QUARESMA
(almas penadas e crendices)
Elen de Moraes Kochman
Quem nasce nas cidadezinhas do interior do Brasil, cresce ouvindo, invariavelmente, histórias que passam dos pais para os filhos, sem que se saiba explicar como surgiram, se são verdadeiras ou não, e na Quaresma elas tomam maiores proporções, porque é a época preferida dos contadores nos assombrarem com seus causos de almas do outro mundo, superstições e outras crendices. Contadas nas rodas de amigos, nos bares, em torno das fogueiras acesas em noites frias, em reuniões de família, entre vizinhos ou nas cozinhas das antigas fazendas, enquanto se aproveita o calorzinho do fogão a lenha, para a maioria são digeridas como bom divertimento, para outros, principalmente crianças, causam terror e influenciam, às vezes, a sua vida adulta.

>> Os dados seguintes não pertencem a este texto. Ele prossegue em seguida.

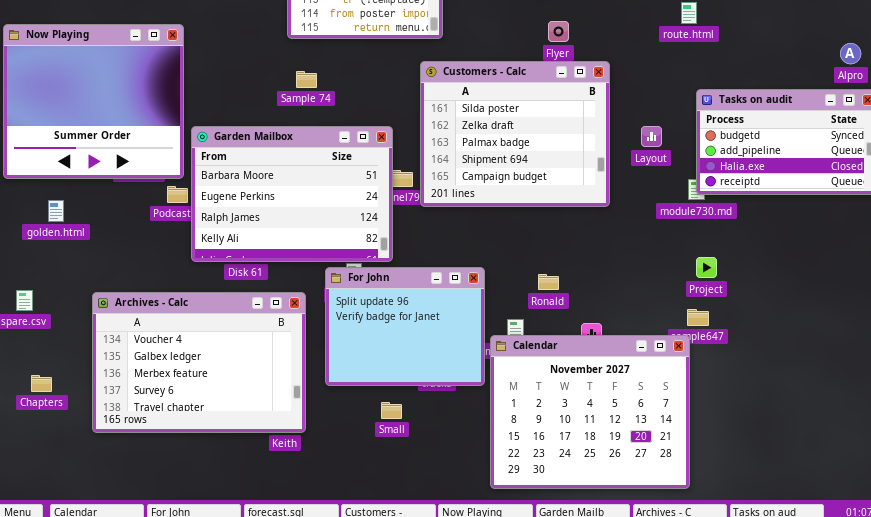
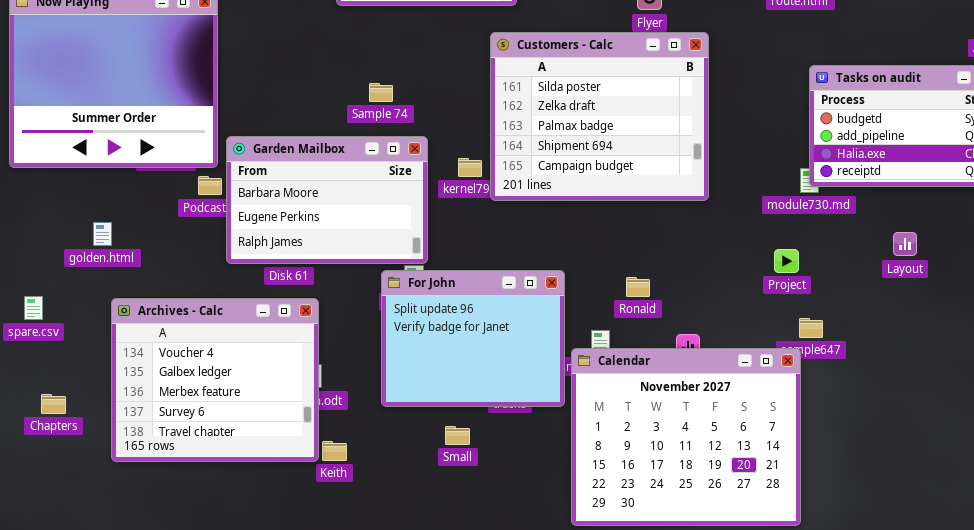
Sample 74: [296,71,317,88] -> [369,83,393,102], moved
Garden Mailbox: [191,126,393,262] -> [226,136,428,264], resized
Layout: [641,126,662,147] -> [893,232,917,256], moved
golden.html: [48,200,64,222] -> [93,222,112,246], moved
Project: [696,257,717,278] -> [774,249,799,273], moved
Archives - Calc: [92,292,306,433] -> [111,298,319,462], resized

Ouvi muitas dessas historinhas na minha infância. Quando ainda pequenina, meus pais mudaram-se do Rio de Janeiro para Iúna, pequena cidade no interior do Estado do Espírito Santo, e fomos morar numa fazenda que pertencera à família paterna. O casarão à beira da estrada, abandonado por ser mal assombrado, diziam, estava lá resistindo ao tempo. Os vizinhos evitavam passar por ali à noite porque tinham a impressão de ouvir pessoas arrastando os pés, ao som do piano, como se dançassem. Contava-se que seu dono, o meu bisavô paterno, nos finais de semana, quando anoitecia, recebia amigos e suas “namoradas” para festinhas à luz dos lampiões, ao som do piano que ele tocava muito bem. Dançavam e bebiam até altas horas. Deixou, ao morrer, ordens expressas proibindo a venda daquele instrumento. E no canto da sala o encontramos ao ocuparmos a casa. Foram semanas terríveis ouvindo os “tais fantasmas” dançando madrugada adentro, até que meu avô materno decidiu desvendar o mistério: destruiu o piano ao exterminar os ninhos de ratos que nele encontrou. Se as almas penadas se foram, porque eram ratos ou porque o piano foi destruído, jamais se descobriu. Tempos depois fomos embora dali porque os boatos dos vizinhos sobre pessoas vestidas de branco entrando e saindo da casa, à noite, acabou por minar a nossa resistência. Tornei-me adolescente ouvindo causos de fantasmas vagueando pelos cafezais, mula sem cabeça, etc, e mesmo sem acreditar nessas histórias, desenvolvi uma estranha mania: quando estou sozinha em casa de estranhos ou em hotéis, só consigo dormir se me deitar ao contrário, com a cabeça virada para os pés da cama. E nunca no escuro! A análise ajudou-me a descobrir que era medo de estar ocupando o lugar de alguém que já tivesse morrido. O medo eu perdi. A mania, não.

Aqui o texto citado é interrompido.